全読破してみての感想ですが、まあいろいろと思うところはあります。五月雨にですが書き出してみましょうか。

まずですが、全部が全部面白かったわけではない。当たり前ですが、傑作もあればそこまででもない作品もあるでしょうし、読者である私に刺さるものもあれば刺さらないものもある。正直、オチがわからなくてなんだこりゃと思った作品もないでもない。でもまあ、それはそれ。どんな作家のどんな作品でもあることですよね。星新一のショートショートだと、なんとなく打率10割ってイメージを持ってしまっていましたが、実際にはそうでもなかったと。とても当たり前のことですが、実感できたのは実際に読んでみたからですよね。

星新一さんといえばエヌ氏が有名です。登場人物をあえて個性を持たせないために仮名を使うということですが、実際にはエヌ氏が登場するのはそれほど多くない。数までは数えませんでしたが。意外とですが名前のある場合も多々ありました。太郎とか花子とか、ここまでベタではありませんが、実際にありそうな日本人名がついた登場人物が結構な数いたんですね。これはちょっと意外でした。もちろん星新一さんも長い年月の中でいろいろ試行錯誤を繰り返して書かれていたでしょうから、全てが一つの統一した基準であるというわけでもないですから、当たり前のことでもあるのでしょうけれども。ともあれ、これも実際に読んでみたから気が付いたことですね。
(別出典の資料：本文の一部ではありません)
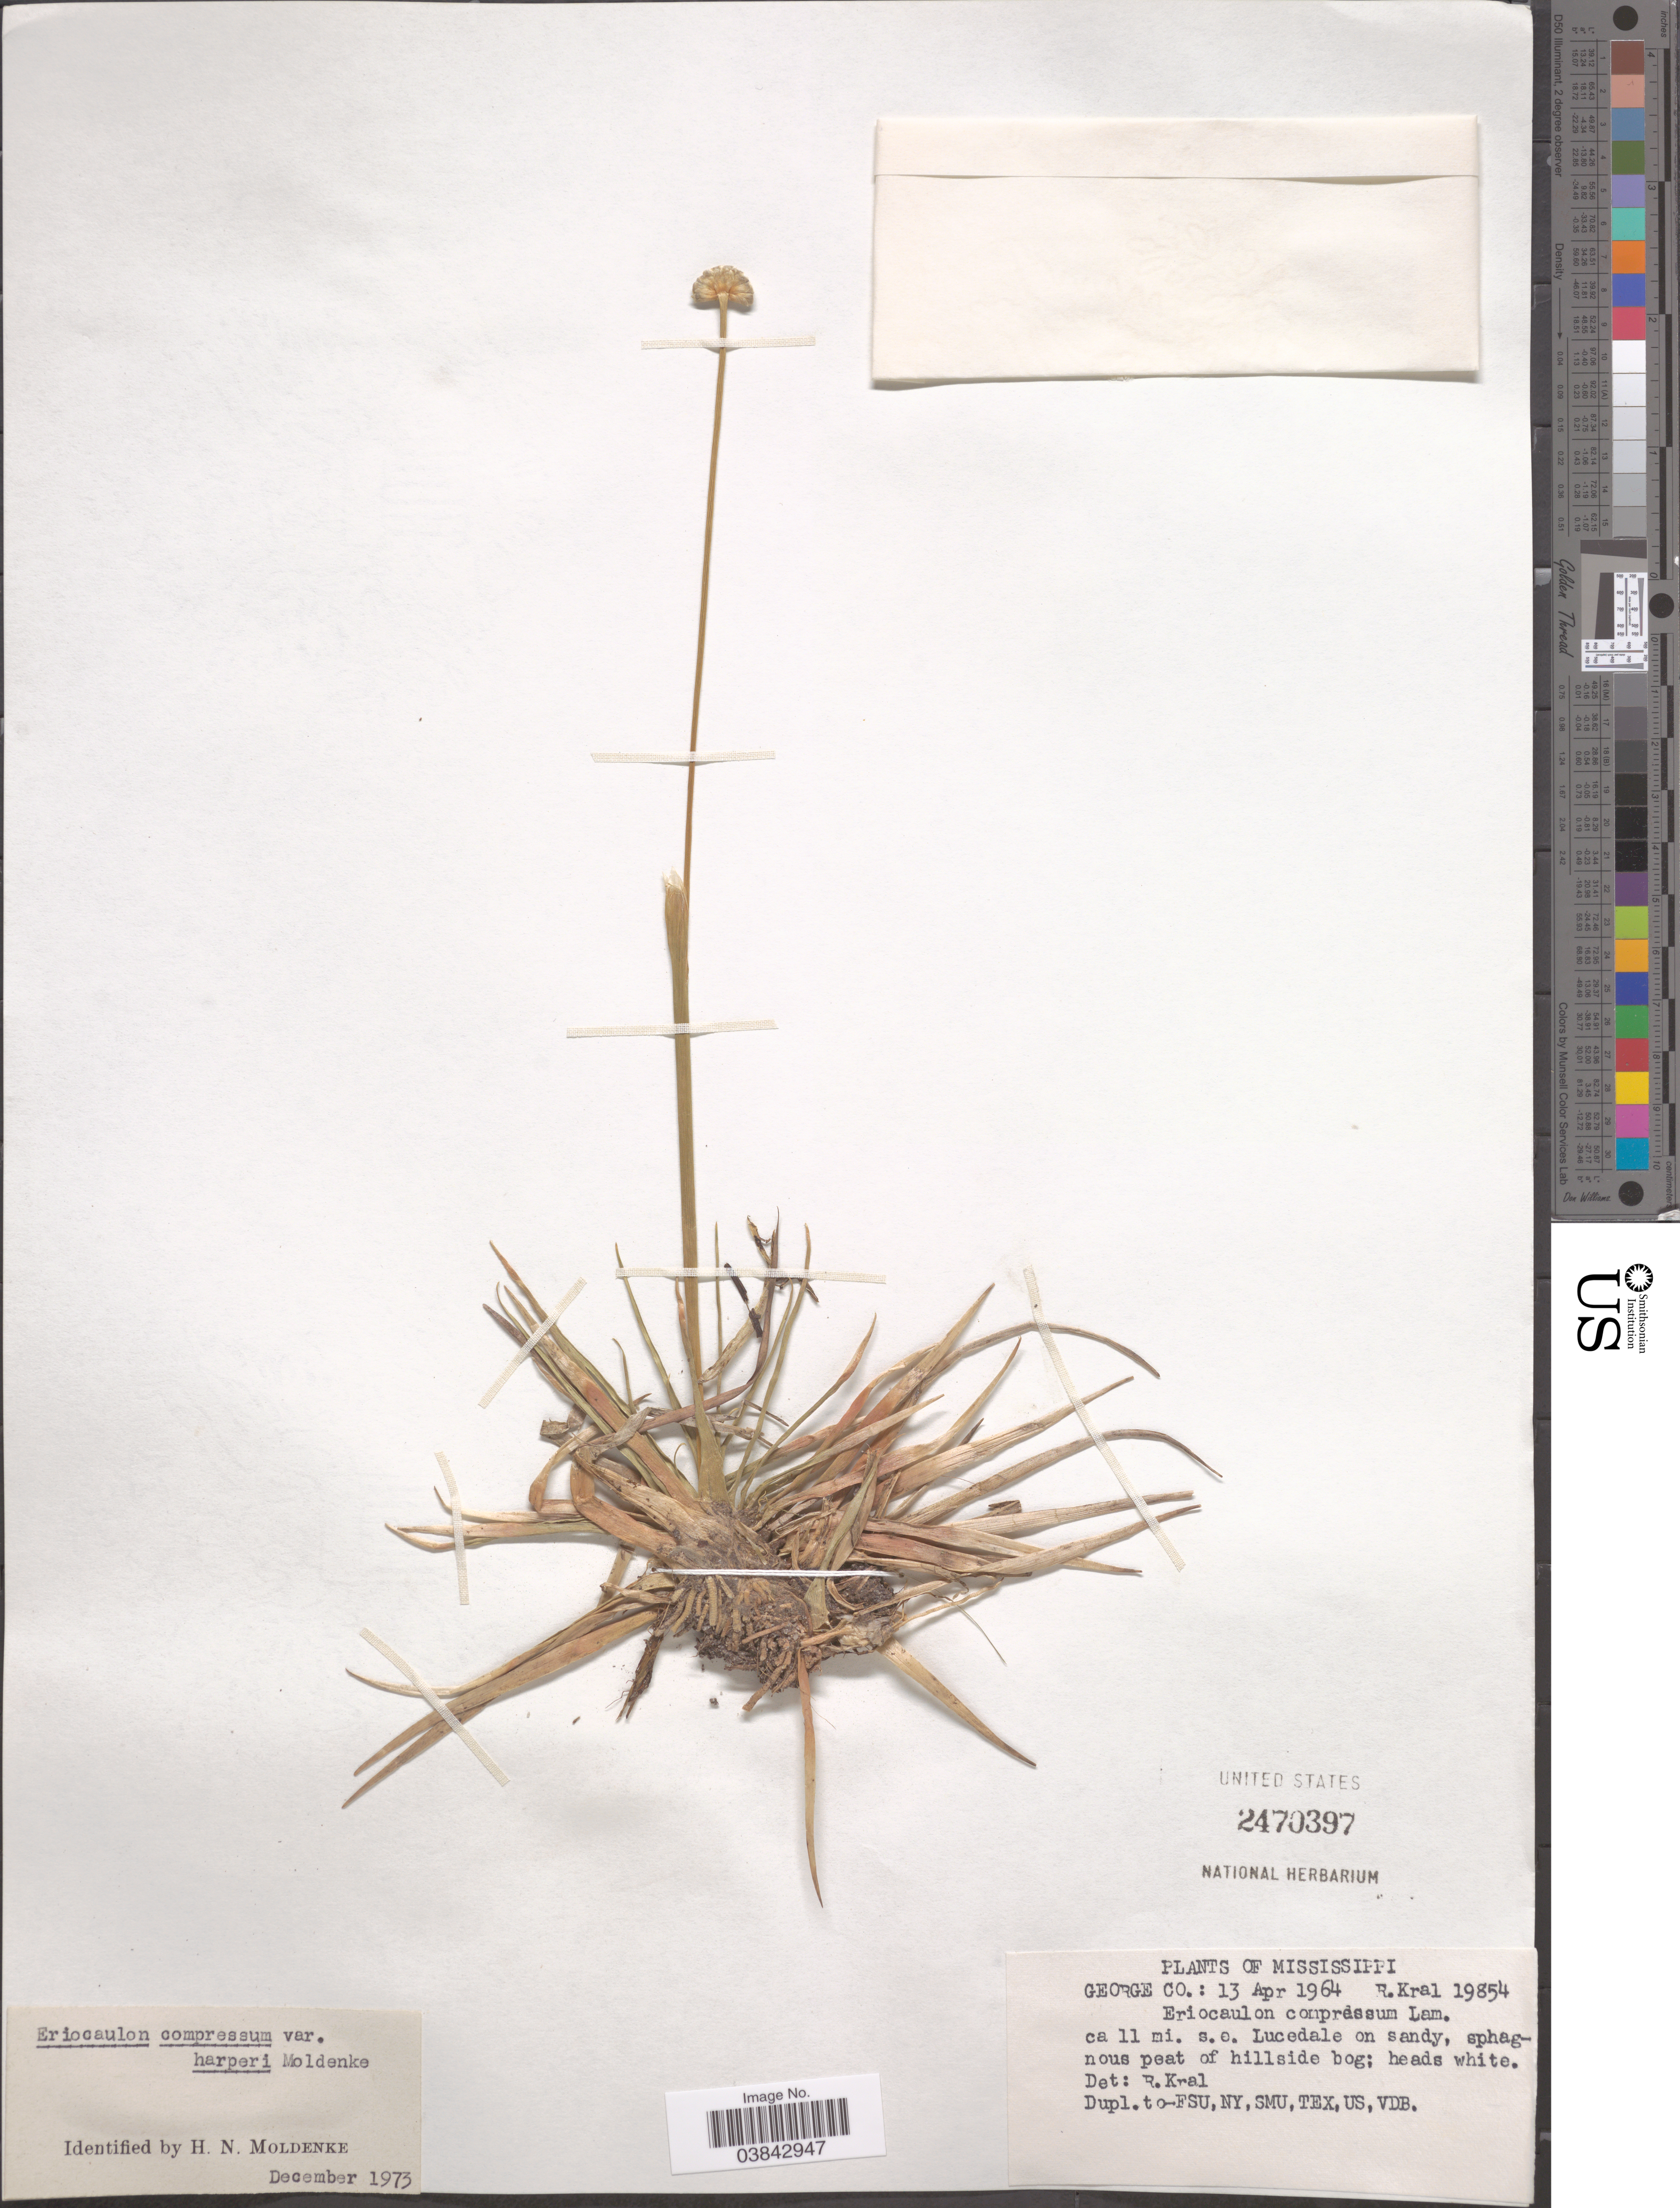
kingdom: Plantae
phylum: Tracheophyta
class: Liliopsida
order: Poales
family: Eriocaulaceae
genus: Eriocaulon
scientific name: Eriocaulon compressum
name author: Lam.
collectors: R. Kral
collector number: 19854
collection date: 1964-04-13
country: United States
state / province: Mississippi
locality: George Co. Ca 11 mi. s.e. Lucedale.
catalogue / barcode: US 2470397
星新一さんの作品と言えば、時代性を廃した表現というのも特徴です。いつまでも通用する寓話のような作品を目指していたとのことですから。しかし、実際のところとして書かれてから半世紀以上経過した2020年代からしてみると、やはりこれは古めかしいなぁというところがないでもない。まあ、それは仕方がないところではあるのですけれども。もしも星新一さんがご存命であれば、今でもそうした箇所を一生懸命時代性を廃するように書き直していらっしゃったのですかねぇ。

最後にこれはとても意外だったのですが、時代小説がいくつかあったこと。星新一さんといえばもちろんSF小説家なわけですが、時代小説も書いていらしたとは全く知りませんでした。具体的な書籍としては「殿さまの日」と「城のなかの人」が該当します。それぞれちゃんとした時代小説なんですが、でも読んでみるとああこれは星新一さんの作品だなぁと感じる味がある作品となっています。個人的には特に「紙の城」が特に気に入りましたね。

ということで、星新一さんのショートショートを全部読んだぞ記念に感じたことを少し書き出してみました。こうしてみると、偉大な作品群に対してろくでもないことしか感じられてないので、やっぱり読者のレベルも大事だなぁと思う次第です。